DATA FOR THIS EXERCISE |
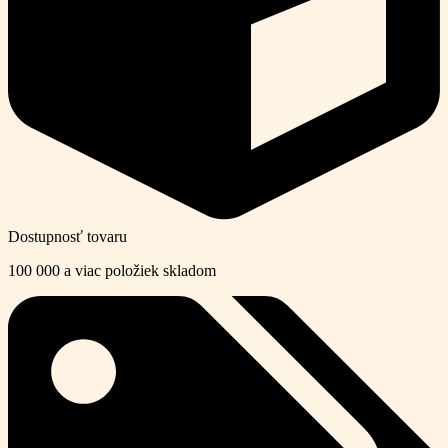
Dostupnosť tovaru
100 000 a viac položiek skladom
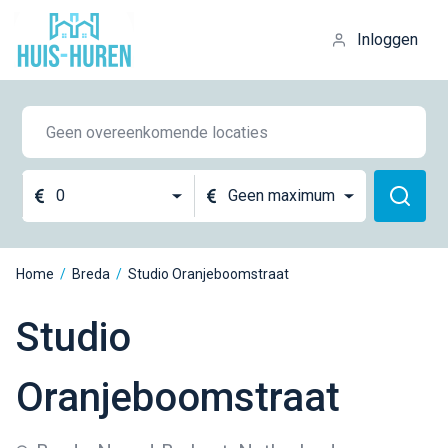
Inloggen
0
Geen maximum
Home
/
Breda
/
Studio Oranjeboomstraat
Studio
Oranjeboomstraat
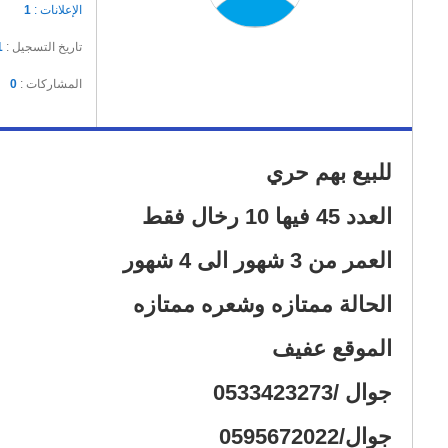
الإعلانات :
1
تاريخ التسجيل :
1
المشاركات :
0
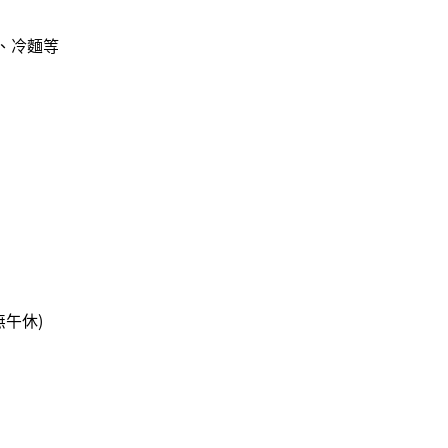
、冷麵等
末無午休)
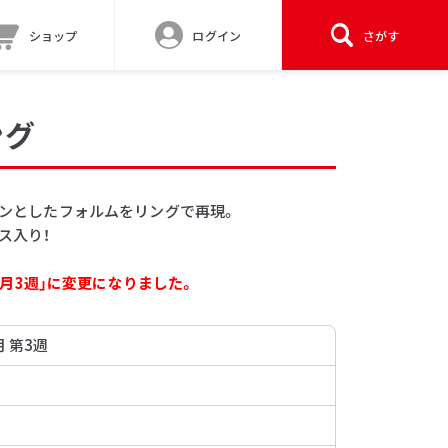
ショップ
ログイン
さがす
ング
コロンとしたフォルムをリングで再現。
ス入り！
12月3週」に変更になりました。
月 第3週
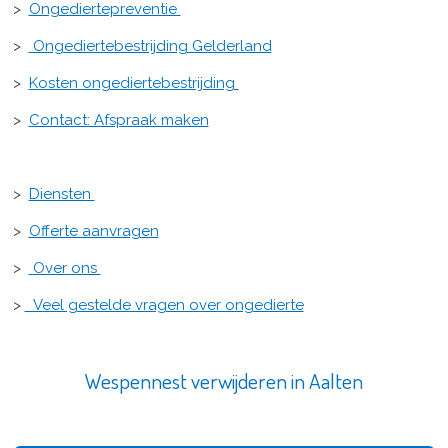
>
Ongediertepreventie
>
Ongediertebestrijding Gelderland
>
Kosten ongediertebestrijding
>
Contact: Afspraak maken
>
Diensten
>
Offerte aanvragen
>
Over ons
>
Veel gestelde vragen over ongedierte
Wespennest verwijderen in Aalten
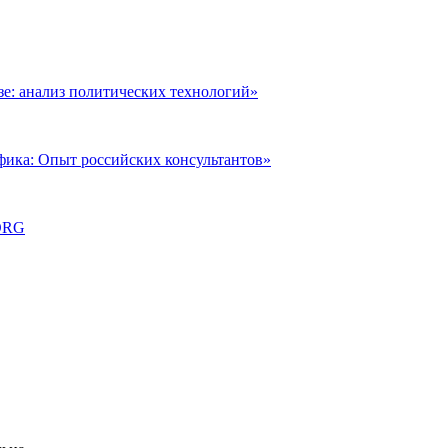
: анализ политических технологий»
фика: Опыт российских консультантов»
ORG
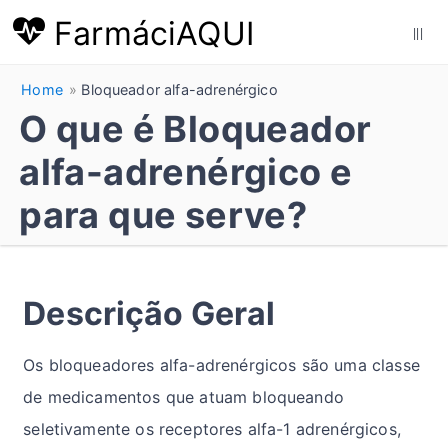
FarmáciAQUI
|||
Home
Bloqueador alfa-adrenérgico
O que é Bloqueador
alfa-adrenérgico e
para que serve?
Descrição Geral
Os bloqueadores alfa-adrenérgicos são uma classe
de medicamentos que atuam bloqueando
seletivamente os receptores alfa-1 adrenérgicos,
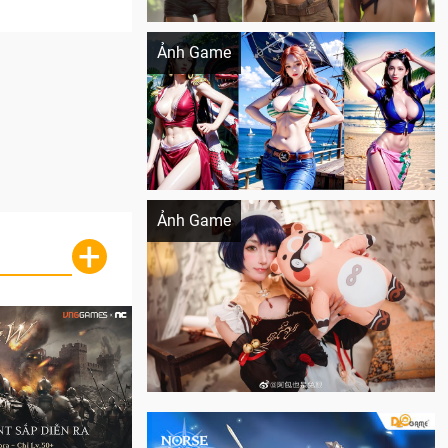
Khi AI Cosplay gái đẹp One Piece
Ảnh Game
Cosplay Xiangling siêu cute
Ảnh Game
+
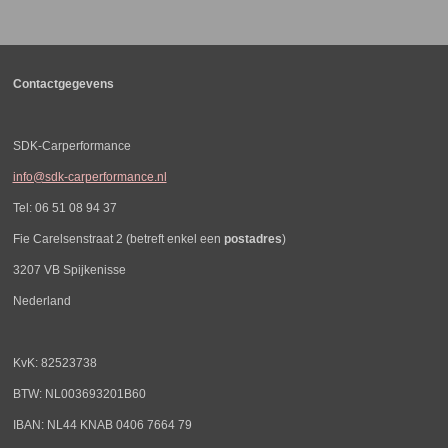
e
l
r
e
n
e
n
Contactgegevens
SDK-Carperformance
info@sdk-carperformance.nl
Tel: 06 51 08 94 37
Fie Carelsenstraat 2 (betreft enkel een
postadres
)
3207 VB Spijkenisse
Nederland
KvK: 82523738
BTW: NL003693201B60
IBAN: NL44 KNAB 0406 7664 79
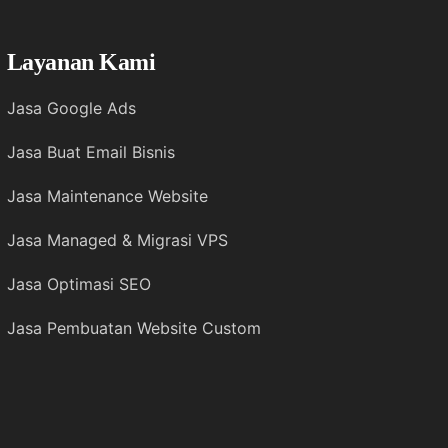
Layanan Kami
Jasa Google Ads
Jasa Buat Email Bisnis
Jasa Maintenance Website
Jasa Managed & Migrasi VPS
Jasa Optimasi SEO
Jasa Pembuatan Website Custom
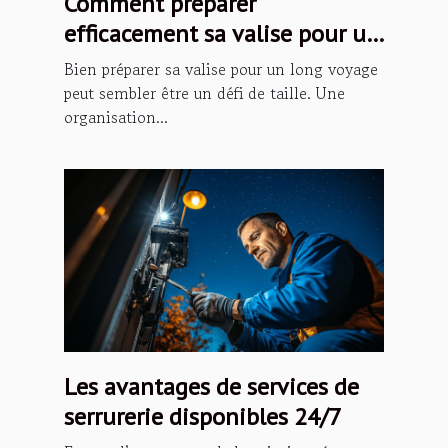
Comment préparer
efficacement sa valise pour un
long voyage ?
Bien préparer sa valise pour un long voyage
peut sembler être un défi de taille. Une
organisation...
Les avantages de services de
serrurerie disponibles 24/7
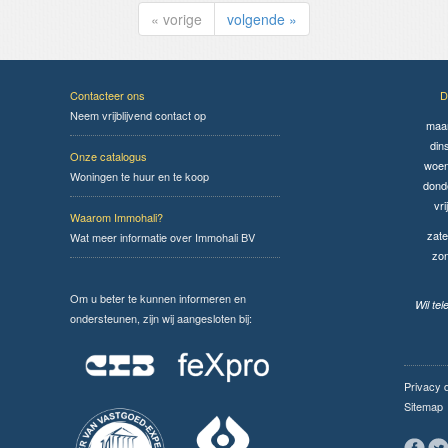
« vorige
volgende »
Contacteer ons
D
Neem vrijblijvend contact op
maa
din
Onze catalogus
woen
Woningen te huur en te koop
dond
vri
Waarom Immohali?
zate
Wat meer informatie over Immohali BV
zo
Om u beter te kunnen informeren en
Wil te
ondersteunen, zijn wij aangesloten bij:
Privacy 
Sitemap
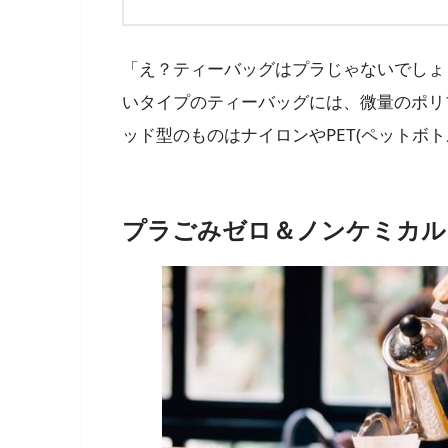
「え？ティーバッグはプラじゃないでしょ
いタイプのティーバッグには、微量のポリ
ッド型のものはナイロンやPET(ペットボ
プラごみゼロ＆ノンケミカル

ABOUT THIS EXERCISE |
When a line in the records above contains the word "valise", copy it.

WRITTEN REPLY |
efficacement sa valise pour un
Bien préparer sa valise pour un long voyage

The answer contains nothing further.